# Raccoon recipe's?



## jskeen (Feb 7, 2011)

I have been told that the traditional Soul food method is to slow roast in a covered pan till falling off the bone, but I gotta say that didn't do much for me the last time. What's you guys recommendation? Other than the ever popular "cut off a chunk with your Randall #15, impale on stick and hold over fire till you are so hungry you can't wait any longer, then tear off bits with fingers and stuff in mouth". That one I'm also familiar with, and while it is mouthwateringly delicious, the three days of hiking with full kit, no food, and unfriendly indig's chasing you no longer appeals to me as much as it did back when i was young and bulletproof.


----------



## Bro.Ben (Jun 14, 2011)

Jeez man... Eat'n Raccoon? Well I guess if it's far enough away from society to have not eaten our waste they might be tastey. Just as someone who likes cook'n I would say marinate it in cocacola teryaki, worchestershire sauce, soy sauce, red win, lots of pepper and whatever else to taste. lots of cocacola to get rid of gamey taste. Then set it on a cookie sheet ontop of lemons or oranges and onions and let'r go. Hot sauce the all holy heck out of the lemons and onions too. Get some flavor in there.
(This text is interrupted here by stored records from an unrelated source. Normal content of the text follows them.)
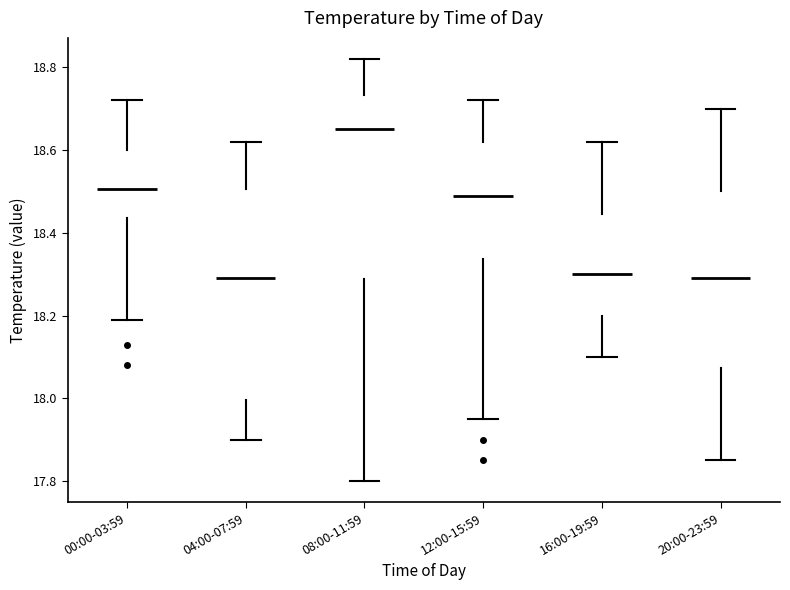

Comparing the boxes themselves (not the whiskers), which one is the tallest?

04:00-07:59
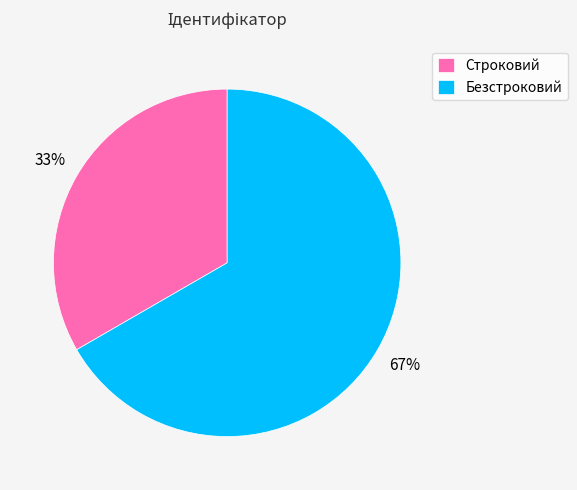

Combined, do Безстроковий and Строковий account for over 50%?

Yes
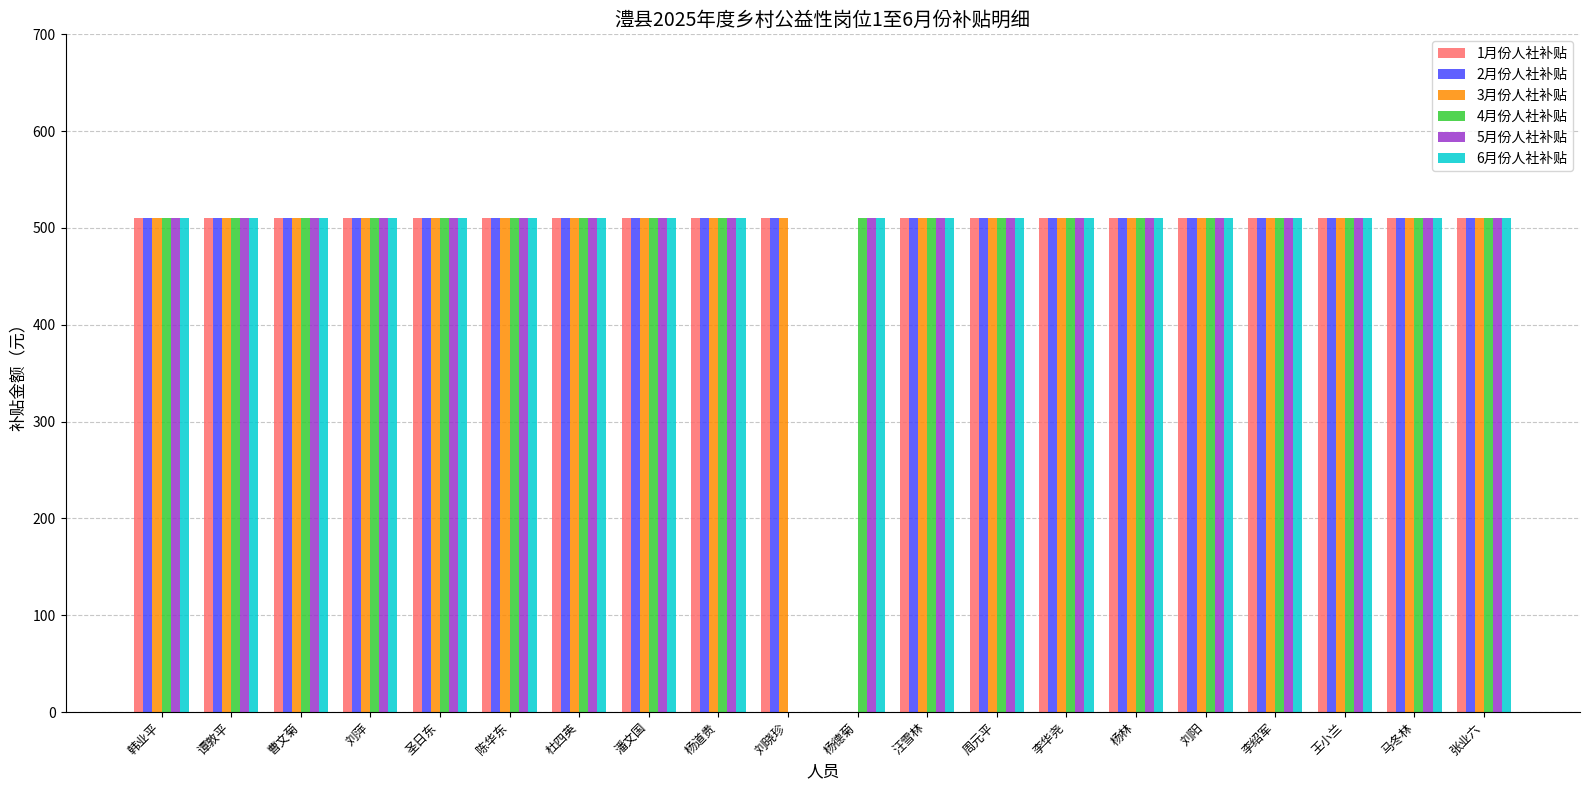

The 1月份人社补贴 series shows 510 at 马冬林. True or false?

True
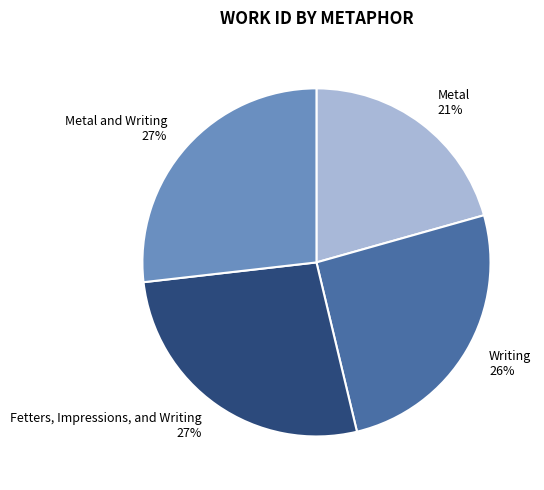

Which category has the smallest portion of the pie?

Metal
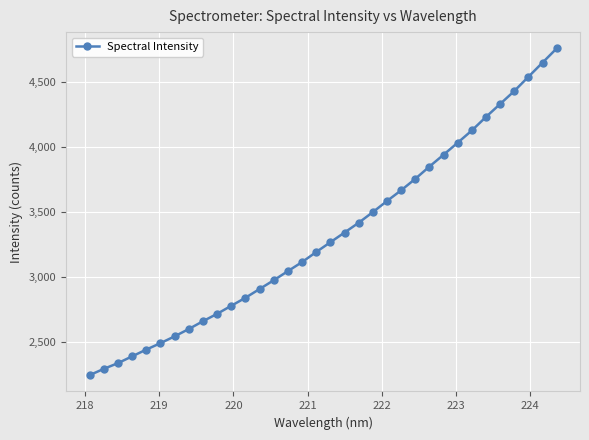

What is the difference between the second highest and second lowest values?

2361.5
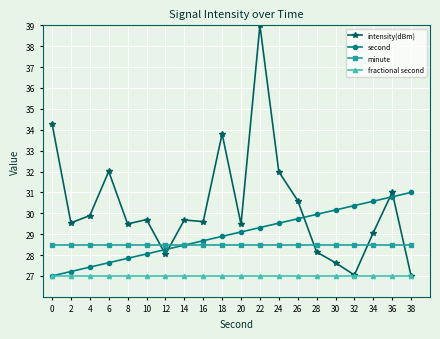

After their last crossing, which series has the higher values: second or intensity(dBm)?

second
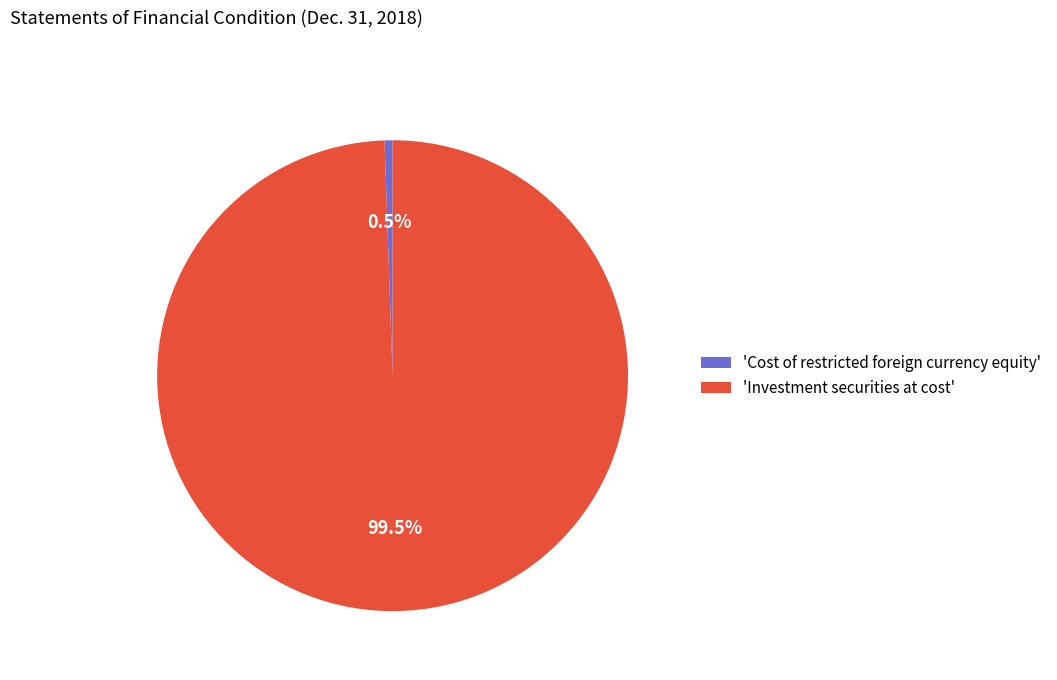

Which category has the biggest portion of the pie?

'Investment securities at cost'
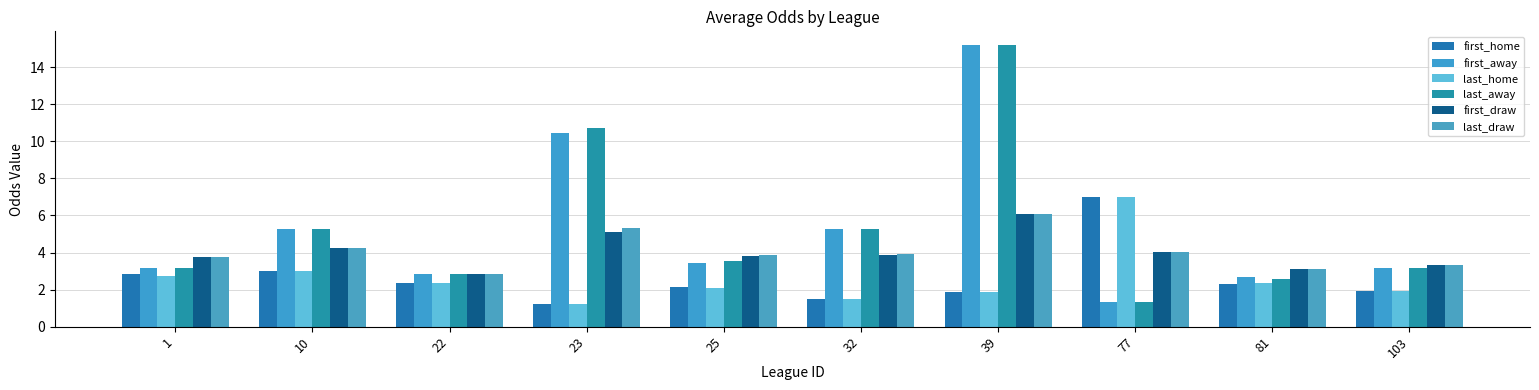

How many values in the last_away series are below 3?

3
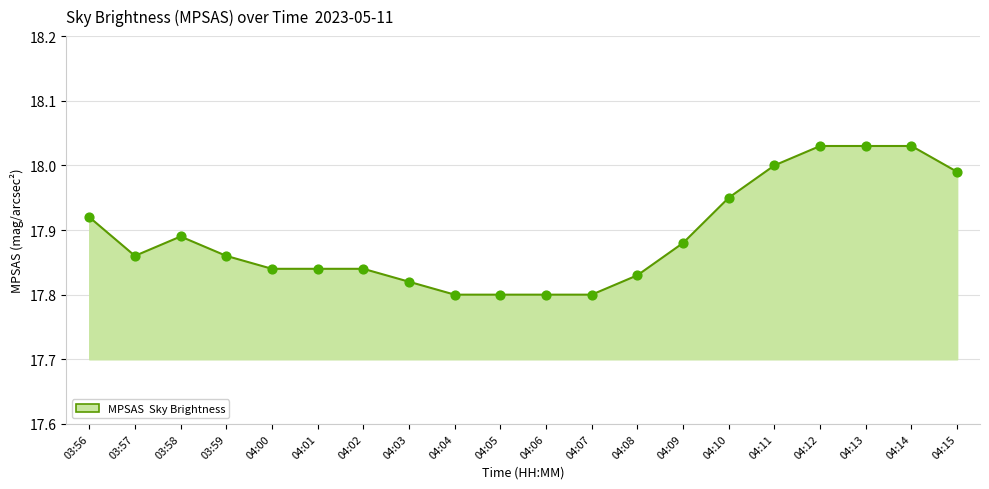

Which has a higher value, 04:14 or 04:09?

04:14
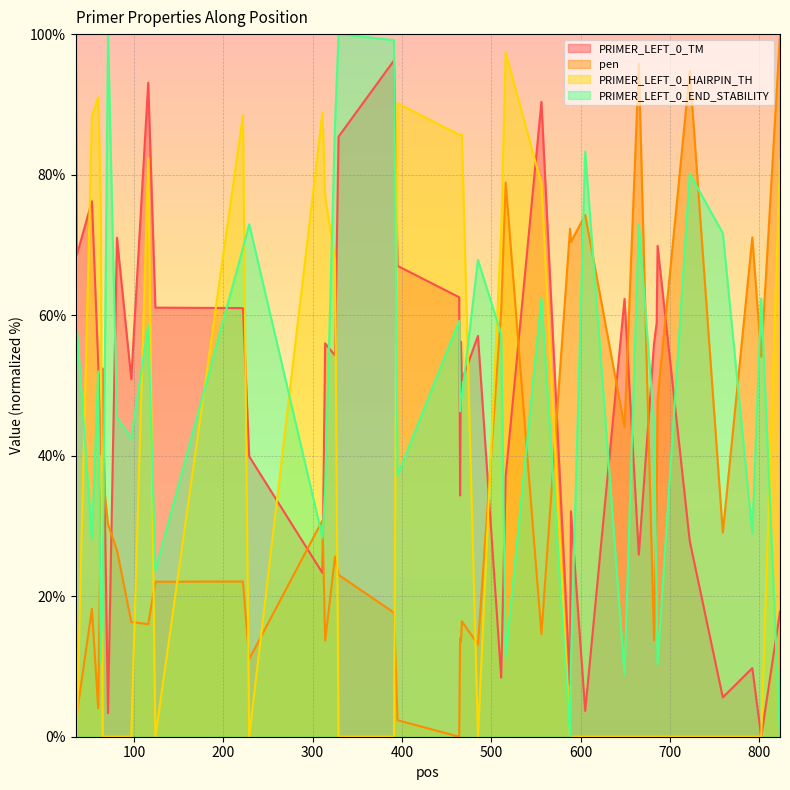

True or false: pen and PRIMER_LEFT_0_TM cross at least once.

True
I know it's not a reciepe but maybe it's somethin' to try.


----------



## Charles (Aug 26, 2010)

Older editions of "Joy of Cooking" have game recipes, including one for racoon. My edition was published in 1980. I don't want to raise legal issues by putting it up on a public board. But if you cannot find it, just send me a pm and I might be able to help you.

Cheers ....... Charles


----------



## shot in the foot (Jan 3, 2010)

EEEEEk i had to shut Bandits eyes there so hee couldnt read this topic ha ha, jeff


----------



## NoSugarRob (Jun 3, 2010)

have you opened your own zoo Jeff ?


----------



## shot in the foot (Jan 3, 2010)

NoSugarRob said:


> have you opened your own zoo Jeff ?


he is at my daughters, my dogs would kill him, she go.s round all the schools doing talks, she has all sorts, jeff


----------